К борту крейсера как раз подошел катер с «Юпитера», и по штормтрапу вскарабкался английский сублейтенант — розовощекий юнец, лет восемнадцати на вид. Заметив флаг-офицера, он вскинул руку к белобрысой голове, ничем не покрытой.

— Адмирал Кэмпен, — сказал дерзко, — выражает неудовольствие, что крейсер салютовал ему только одиннадцатью залпами. Мой адмирал в чине бригадном, ему положено слышать в свою честь тринадцать залпов.

Матросы-комендоры уже начинали расходиться от пушки.

— Первая! — крикнул Басалаго. — Расшнуровать обратно, два холостым — добавь…

От пушки — выкрик, совсем невежливый:

— А ты кто такой?

— Флаг-офицер, состоящий при мурштабе.

— У нас свой штаб, — ответили.

Суб-лейтенант с линкора «Юпитер» ждал.

— Мой адмирал тоже ждет, — сказал юноша улыбаясь.

Из люка вылез на палубу унтер-офицер с отверткой в зубах.

— О чем тут спор? — спросил.

— А кто ты такой? — сказал ему Басалаго.

— Гальванный унтер-офицер статьи первой Павлухин, член судового ревкома.

— Вот вас-то мне и надо, милейший! Соизвольте велеть своим матросам расшнуровать первую и добавить два холостых.

Павлухин помахал отверткой:

— Ребята! Традиций флота не нарушать… Два — в небо, чтобы чертям тошно стало, вжарь!

— Пожалте, — отозвались с пушки, срывая чехлы. Дважды, оглушая залив, грохнула пушка.

Понемногу успокоились чайки, опять присаживаясь на воду. Суб-лейтенант глянул с высоты борта (примерно как с крыши трехэтажного дома) и ловкой обезьяной совершил прыжок на шкентель с мусингами. Быстро и умело спускался на катер.

— Олл райт! — гортанно выкрикнул англичанин на прощание.

Басалаго задумчиво стоял возле борта. Под ним — вода, темная, и мощный отлив выносил от самой Колы в океан водоросли, дохлую рыбу, пустые консервные банки. И вдруг — вспомнил.

— А мичман Вальронд, — спросил, — где?

— Целехонек, — ответил ему Павлухин. — Ваш мичман Вальронд честь честью справил со мною дружескую отвальную в мюзик-холле Лондона и ушел… по-английски не попрощавшись!

Басалаго ответил:

— Вальронд покинул крейсер — в это верю.

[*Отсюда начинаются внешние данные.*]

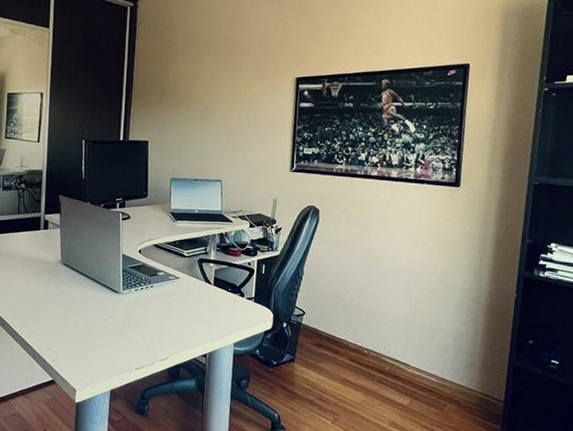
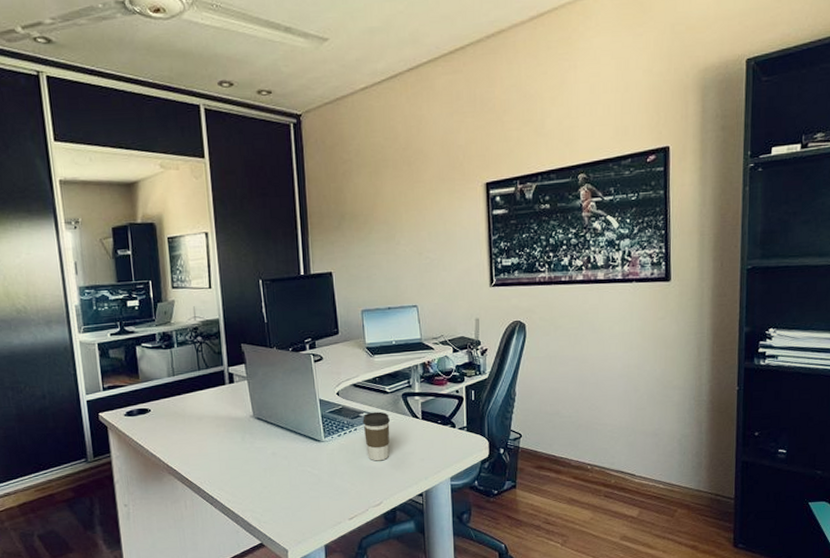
coffee cup: none [159,272,184,319] -> present [362,411,390,461]

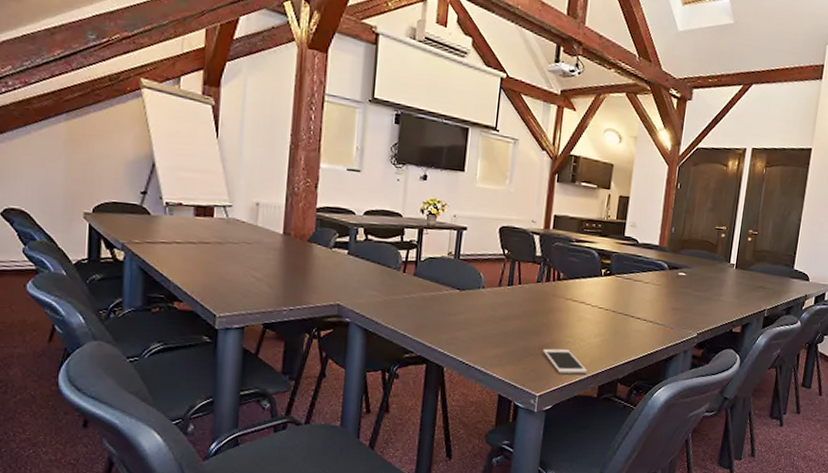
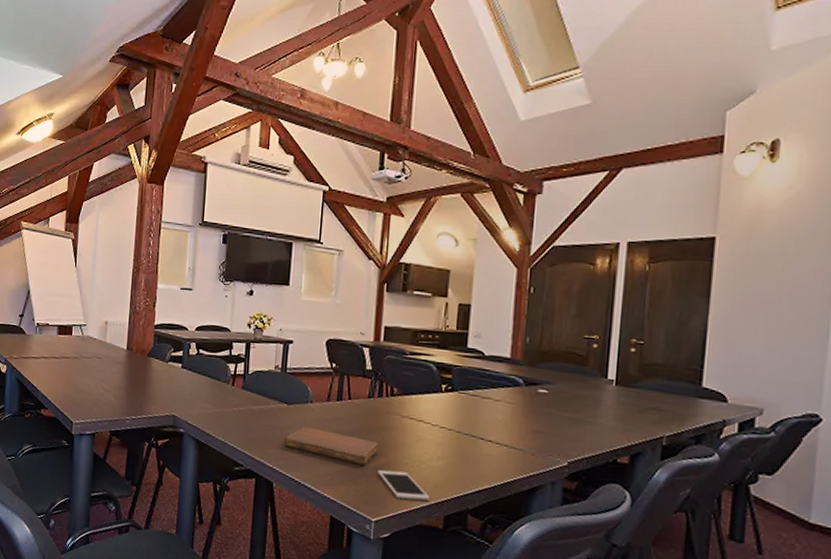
notebook: none [455,312,545,346] -> present [283,427,379,466]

Но вряд ли мичман Вальронд справлял отвальную именно с вами.

— Как знать… — улыбнулся Павлухин. — Всяко бывает…

Басалаго примерился к броску, криком подзывая свой портовый катер, чтобы моторист подвел его под шкентель с мусингами.

За спиною лейтенанта переговаривались матросы:

— То англичанин, нация морская. А эти… наши… баре!

Один прыжок и тело, пролетев над кипящей водой, повисло в воздухе. Басалаго сначала насладился удивлением аскольдовцев, а потом, вися на руках вровень с палубой, прокричал им:

— Я вам не барин… Как представитель Центромура я приду сюда снова. И наведу порядок на крейсере… ррреволюционный!

— Какой порядок? — кинулись к борту матросы.

— Порядок революции. — И соскочил вниз, балансируя на шаткой палубе катера. — Полные обороты, — велел он в машину. — Подойти под трап «Юпитера»…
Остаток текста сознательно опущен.